Identify each line in the entries below that contains the word "lesen", and copy those lines. Matches must have the same capitalization.

* * * * * * * * *

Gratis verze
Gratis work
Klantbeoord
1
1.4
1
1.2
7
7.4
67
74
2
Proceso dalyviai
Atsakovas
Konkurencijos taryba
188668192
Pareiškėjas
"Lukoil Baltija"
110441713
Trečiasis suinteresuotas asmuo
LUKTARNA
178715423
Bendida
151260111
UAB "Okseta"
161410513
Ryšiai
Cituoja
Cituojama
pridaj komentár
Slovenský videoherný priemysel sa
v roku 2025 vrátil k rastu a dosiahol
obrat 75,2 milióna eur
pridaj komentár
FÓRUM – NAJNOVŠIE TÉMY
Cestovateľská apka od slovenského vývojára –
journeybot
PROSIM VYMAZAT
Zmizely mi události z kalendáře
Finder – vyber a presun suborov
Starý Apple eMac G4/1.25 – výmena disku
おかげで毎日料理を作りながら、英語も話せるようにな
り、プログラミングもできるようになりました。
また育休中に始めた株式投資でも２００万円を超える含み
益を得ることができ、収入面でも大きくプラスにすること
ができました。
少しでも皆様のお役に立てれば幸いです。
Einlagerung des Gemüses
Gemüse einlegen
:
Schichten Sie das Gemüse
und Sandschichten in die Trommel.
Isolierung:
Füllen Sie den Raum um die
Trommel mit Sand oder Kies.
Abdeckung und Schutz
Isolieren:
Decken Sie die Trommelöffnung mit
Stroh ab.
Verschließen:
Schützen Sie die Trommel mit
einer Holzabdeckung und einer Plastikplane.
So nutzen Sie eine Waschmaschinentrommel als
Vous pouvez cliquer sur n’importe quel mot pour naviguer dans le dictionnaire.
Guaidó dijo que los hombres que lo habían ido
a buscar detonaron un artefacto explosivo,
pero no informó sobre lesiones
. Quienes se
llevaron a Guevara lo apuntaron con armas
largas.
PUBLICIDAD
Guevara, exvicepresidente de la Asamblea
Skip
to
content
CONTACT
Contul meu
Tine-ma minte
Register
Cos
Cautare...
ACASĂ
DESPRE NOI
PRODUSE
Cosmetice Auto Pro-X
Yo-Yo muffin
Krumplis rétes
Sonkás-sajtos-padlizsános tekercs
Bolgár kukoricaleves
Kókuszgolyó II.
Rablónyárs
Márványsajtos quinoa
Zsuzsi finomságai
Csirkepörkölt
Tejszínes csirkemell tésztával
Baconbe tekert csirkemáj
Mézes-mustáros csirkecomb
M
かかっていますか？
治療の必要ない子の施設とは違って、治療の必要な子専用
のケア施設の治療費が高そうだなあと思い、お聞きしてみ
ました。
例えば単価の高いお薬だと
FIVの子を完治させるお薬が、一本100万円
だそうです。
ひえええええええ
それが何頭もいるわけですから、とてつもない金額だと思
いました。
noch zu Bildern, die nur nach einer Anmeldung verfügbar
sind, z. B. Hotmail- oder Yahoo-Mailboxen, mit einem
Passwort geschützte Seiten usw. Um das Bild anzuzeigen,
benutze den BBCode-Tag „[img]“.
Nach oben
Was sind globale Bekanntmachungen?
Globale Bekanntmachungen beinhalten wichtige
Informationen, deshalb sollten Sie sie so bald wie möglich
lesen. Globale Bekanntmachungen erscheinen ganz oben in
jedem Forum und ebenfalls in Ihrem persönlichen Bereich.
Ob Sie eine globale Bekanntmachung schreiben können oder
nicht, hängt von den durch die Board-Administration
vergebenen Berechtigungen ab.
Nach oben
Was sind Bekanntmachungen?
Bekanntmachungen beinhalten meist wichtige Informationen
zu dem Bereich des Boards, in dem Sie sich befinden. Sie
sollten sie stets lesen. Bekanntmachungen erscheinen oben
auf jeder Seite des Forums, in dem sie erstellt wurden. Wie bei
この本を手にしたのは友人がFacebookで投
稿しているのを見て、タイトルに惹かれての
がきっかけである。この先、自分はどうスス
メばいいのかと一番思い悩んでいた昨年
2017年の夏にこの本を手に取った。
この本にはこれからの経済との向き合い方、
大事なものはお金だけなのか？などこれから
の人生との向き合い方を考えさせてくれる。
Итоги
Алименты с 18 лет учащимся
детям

* * * * * * * * *

## Solved problem
lesen. Globale Bekanntmachungen erscheinen ganz oben in
sollten sie stets lesen. Bekanntmachungen erscheinen oben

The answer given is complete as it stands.